* What you have to do: Copy out the stretch of the listing from the line containing "latitude: 25.8165" through the line containing "region: Ohio", both lines included, reproducing each line without change.

* Dataset items:
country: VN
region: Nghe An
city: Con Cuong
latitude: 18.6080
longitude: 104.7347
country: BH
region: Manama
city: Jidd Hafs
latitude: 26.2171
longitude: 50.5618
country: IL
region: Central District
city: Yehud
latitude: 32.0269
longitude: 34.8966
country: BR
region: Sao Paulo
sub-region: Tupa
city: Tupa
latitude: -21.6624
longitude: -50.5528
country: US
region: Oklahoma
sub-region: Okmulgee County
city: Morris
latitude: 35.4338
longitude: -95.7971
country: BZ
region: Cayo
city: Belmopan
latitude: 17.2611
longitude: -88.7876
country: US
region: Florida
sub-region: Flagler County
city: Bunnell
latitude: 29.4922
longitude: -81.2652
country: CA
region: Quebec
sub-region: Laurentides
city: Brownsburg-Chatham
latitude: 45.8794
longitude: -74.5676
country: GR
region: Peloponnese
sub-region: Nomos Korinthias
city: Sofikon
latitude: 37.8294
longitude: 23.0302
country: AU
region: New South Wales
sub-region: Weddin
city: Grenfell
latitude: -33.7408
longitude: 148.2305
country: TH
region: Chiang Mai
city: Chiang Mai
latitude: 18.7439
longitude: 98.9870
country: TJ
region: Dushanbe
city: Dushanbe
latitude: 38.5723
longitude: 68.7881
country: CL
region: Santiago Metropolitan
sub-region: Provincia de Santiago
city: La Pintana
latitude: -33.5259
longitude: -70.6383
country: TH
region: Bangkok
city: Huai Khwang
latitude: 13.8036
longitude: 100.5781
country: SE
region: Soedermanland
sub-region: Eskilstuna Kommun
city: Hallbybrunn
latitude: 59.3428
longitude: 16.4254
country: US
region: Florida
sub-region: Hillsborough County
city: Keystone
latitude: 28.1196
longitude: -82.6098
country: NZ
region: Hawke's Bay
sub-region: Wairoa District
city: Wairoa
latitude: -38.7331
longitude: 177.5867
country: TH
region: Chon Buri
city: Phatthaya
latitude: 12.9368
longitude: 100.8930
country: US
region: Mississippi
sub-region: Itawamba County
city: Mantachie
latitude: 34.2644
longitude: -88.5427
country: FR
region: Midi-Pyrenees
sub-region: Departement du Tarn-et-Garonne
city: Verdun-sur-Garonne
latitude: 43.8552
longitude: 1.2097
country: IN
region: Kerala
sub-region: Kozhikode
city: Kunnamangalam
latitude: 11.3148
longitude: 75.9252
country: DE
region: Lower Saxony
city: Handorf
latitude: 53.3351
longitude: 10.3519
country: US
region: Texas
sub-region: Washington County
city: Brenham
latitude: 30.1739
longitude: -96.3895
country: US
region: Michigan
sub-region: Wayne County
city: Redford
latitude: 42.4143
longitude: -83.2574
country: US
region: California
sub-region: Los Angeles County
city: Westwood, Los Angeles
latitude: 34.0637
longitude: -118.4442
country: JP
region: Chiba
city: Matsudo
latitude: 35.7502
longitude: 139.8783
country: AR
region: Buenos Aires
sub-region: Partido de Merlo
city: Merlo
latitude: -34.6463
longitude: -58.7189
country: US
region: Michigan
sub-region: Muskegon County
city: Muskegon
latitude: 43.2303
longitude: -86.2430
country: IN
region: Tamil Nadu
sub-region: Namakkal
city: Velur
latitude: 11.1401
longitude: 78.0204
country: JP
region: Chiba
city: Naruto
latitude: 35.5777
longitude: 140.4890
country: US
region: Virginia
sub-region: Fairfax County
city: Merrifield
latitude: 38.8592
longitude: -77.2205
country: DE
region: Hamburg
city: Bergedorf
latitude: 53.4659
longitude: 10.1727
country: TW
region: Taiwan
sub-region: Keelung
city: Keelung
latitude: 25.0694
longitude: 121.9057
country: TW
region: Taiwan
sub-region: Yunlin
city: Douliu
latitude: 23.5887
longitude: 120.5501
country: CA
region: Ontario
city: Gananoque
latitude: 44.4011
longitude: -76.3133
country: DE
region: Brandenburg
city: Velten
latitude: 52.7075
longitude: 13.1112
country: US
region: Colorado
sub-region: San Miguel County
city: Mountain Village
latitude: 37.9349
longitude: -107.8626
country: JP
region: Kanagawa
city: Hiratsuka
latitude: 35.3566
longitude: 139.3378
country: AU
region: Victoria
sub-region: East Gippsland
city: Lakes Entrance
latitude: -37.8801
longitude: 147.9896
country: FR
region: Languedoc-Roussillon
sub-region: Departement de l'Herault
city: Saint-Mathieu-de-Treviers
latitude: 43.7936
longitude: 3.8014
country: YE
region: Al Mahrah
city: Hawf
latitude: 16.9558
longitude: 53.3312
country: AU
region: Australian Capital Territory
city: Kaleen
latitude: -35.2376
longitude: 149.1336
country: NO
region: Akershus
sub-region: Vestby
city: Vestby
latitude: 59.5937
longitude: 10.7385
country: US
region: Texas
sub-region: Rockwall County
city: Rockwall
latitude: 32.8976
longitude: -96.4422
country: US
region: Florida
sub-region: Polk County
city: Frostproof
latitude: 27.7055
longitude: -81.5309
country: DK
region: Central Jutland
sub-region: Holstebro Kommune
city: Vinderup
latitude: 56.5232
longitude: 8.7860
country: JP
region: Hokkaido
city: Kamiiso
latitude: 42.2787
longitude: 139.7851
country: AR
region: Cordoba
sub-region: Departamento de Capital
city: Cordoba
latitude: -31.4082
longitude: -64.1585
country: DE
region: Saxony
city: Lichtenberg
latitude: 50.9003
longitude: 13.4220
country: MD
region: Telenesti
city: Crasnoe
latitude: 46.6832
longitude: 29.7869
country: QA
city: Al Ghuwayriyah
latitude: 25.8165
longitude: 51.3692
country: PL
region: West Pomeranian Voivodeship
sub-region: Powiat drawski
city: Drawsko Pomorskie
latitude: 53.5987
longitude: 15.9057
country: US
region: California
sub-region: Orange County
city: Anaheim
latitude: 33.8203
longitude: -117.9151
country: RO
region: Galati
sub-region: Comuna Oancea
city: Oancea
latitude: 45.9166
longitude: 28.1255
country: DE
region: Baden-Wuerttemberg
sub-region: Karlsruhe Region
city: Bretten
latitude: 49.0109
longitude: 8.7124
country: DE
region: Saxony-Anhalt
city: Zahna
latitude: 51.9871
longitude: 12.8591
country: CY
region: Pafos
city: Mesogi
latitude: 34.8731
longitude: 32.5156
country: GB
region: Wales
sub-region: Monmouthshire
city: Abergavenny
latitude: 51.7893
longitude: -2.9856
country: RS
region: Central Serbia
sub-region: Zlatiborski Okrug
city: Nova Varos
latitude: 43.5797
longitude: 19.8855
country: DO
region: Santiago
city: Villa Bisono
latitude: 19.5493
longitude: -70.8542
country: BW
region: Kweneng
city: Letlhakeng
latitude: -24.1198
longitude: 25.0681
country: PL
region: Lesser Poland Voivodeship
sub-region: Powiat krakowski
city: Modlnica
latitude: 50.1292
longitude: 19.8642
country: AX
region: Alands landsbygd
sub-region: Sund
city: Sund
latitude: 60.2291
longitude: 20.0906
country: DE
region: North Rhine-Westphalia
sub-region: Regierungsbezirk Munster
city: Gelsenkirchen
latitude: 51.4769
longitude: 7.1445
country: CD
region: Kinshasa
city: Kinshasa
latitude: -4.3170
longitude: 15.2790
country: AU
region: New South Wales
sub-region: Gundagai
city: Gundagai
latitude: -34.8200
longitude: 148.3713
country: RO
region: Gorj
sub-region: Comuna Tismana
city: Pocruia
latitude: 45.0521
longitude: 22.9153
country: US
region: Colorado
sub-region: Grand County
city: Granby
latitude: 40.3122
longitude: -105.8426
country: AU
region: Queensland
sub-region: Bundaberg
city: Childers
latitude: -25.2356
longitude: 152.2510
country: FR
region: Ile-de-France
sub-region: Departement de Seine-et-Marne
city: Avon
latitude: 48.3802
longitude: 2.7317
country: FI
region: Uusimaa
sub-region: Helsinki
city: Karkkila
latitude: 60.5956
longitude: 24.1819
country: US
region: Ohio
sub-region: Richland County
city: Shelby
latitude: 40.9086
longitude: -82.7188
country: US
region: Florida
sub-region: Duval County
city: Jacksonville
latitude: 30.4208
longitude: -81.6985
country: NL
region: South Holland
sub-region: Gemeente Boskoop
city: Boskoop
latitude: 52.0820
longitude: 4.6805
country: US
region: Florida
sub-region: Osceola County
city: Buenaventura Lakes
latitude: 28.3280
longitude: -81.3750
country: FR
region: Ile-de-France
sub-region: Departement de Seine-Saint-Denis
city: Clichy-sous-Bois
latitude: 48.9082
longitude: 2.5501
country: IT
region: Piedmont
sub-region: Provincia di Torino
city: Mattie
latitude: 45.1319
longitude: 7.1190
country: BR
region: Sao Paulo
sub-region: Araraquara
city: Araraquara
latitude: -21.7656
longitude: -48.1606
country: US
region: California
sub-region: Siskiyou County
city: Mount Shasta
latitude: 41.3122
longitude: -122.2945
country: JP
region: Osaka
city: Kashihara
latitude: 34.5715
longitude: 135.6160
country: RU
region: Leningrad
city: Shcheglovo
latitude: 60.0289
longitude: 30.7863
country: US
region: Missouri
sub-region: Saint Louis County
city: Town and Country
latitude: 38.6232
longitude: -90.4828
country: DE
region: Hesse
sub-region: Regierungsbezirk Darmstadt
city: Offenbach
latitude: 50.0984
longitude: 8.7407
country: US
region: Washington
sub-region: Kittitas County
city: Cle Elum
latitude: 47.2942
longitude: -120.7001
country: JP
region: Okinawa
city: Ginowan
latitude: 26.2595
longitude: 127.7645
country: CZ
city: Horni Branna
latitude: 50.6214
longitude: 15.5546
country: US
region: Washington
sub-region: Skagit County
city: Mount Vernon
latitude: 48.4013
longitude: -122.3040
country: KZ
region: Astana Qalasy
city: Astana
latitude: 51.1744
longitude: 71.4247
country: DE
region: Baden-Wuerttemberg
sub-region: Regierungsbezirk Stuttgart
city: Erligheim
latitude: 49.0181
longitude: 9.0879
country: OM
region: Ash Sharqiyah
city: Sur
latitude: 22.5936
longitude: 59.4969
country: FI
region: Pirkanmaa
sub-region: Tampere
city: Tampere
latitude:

* Response below:
latitude: 25.8165
longitude: 51.3692
country: PL
region: West Pomeranian Voivodeship
sub-region: Powiat drawski
city: Drawsko Pomorskie
latitude: 53.5987
longitude: 15.9057
country: US
region: California
sub-region: Orange County
city: Anaheim
latitude: 33.8203
longitude: -117.9151
country: RO
region: Galati
sub-region: Comuna Oancea
city: Oancea
latitude: 45.9166
longitude: 28.1255
country: DE
region: Baden-Wuerttemberg
sub-region: Karlsruhe Region
city: Bretten
latitude: 49.0109
longitude: 8.7124
country: DE
region: Saxony-Anhalt
city: Zahna
latitude: 51.9871
longitude: 12.8591
country: CY
region: Pafos
city: Mesogi
latitude: 34.8731
longitude: 32.5156
country: GB
region: Wales
sub-region: Monmouthshire
city: Abergavenny
latitude: 51.7893
longitude: -2.9856
country: RS
region: Central Serbia
sub-region: Zlatiborski Okrug
city: Nova Varos
latitude: 43.5797
longitude: 19.8855
country: DO
region: Santiago
city: Villa Bisono
latitude: 19.5493
longitude: -70.8542
country: BW
region: Kweneng
city: Letlhakeng
latitude: -24.1198
longitude: 25.0681
country: PL
region: Lesser Poland Voivodeship
sub-region: Powiat krakowski
city: Modlnica
latitude: 50.1292
longitude: 19.8642
country: AX
region: Alands landsbygd
sub-region: Sund
city: Sund
latitude: 60.2291
longitude: 20.0906
country: DE
region: North Rhine-Westphalia
sub-region: Regierungsbezirk Munster
city: Gelsenkirchen
latitude: 51.4769
longitude: 7.1445
country: CD
region: Kinshasa
city: Kinshasa
latitude: -4.3170
longitude: 15.2790
country: AU
region: New South Wales
sub-region: Gundagai
city: Gundagai
latitude: -34.8200
longitude: 148.3713
country: RO
region: Gorj
sub-region: Comuna Tismana
city: Pocruia
latitude: 45.0521
longitude: 22.9153
country: US
region: Colorado
sub-region: Grand County
city: Granby
latitude: 40.3122
longitude: -105.8426
country: AU
region: Queensland
sub-region: Bundaberg
city: Childers
latitude: -25.2356
longitude: 152.2510
country: FR
region: Ile-de-France
sub-region: Departement de Seine-et-Marne
city: Avon
latitude: 48.3802
longitude: 2.7317
country: FI
region: Uusimaa
sub-region: Helsinki
city: Karkkila
latitude: 60.5956
longitude: 24.1819
country: US
region: Ohio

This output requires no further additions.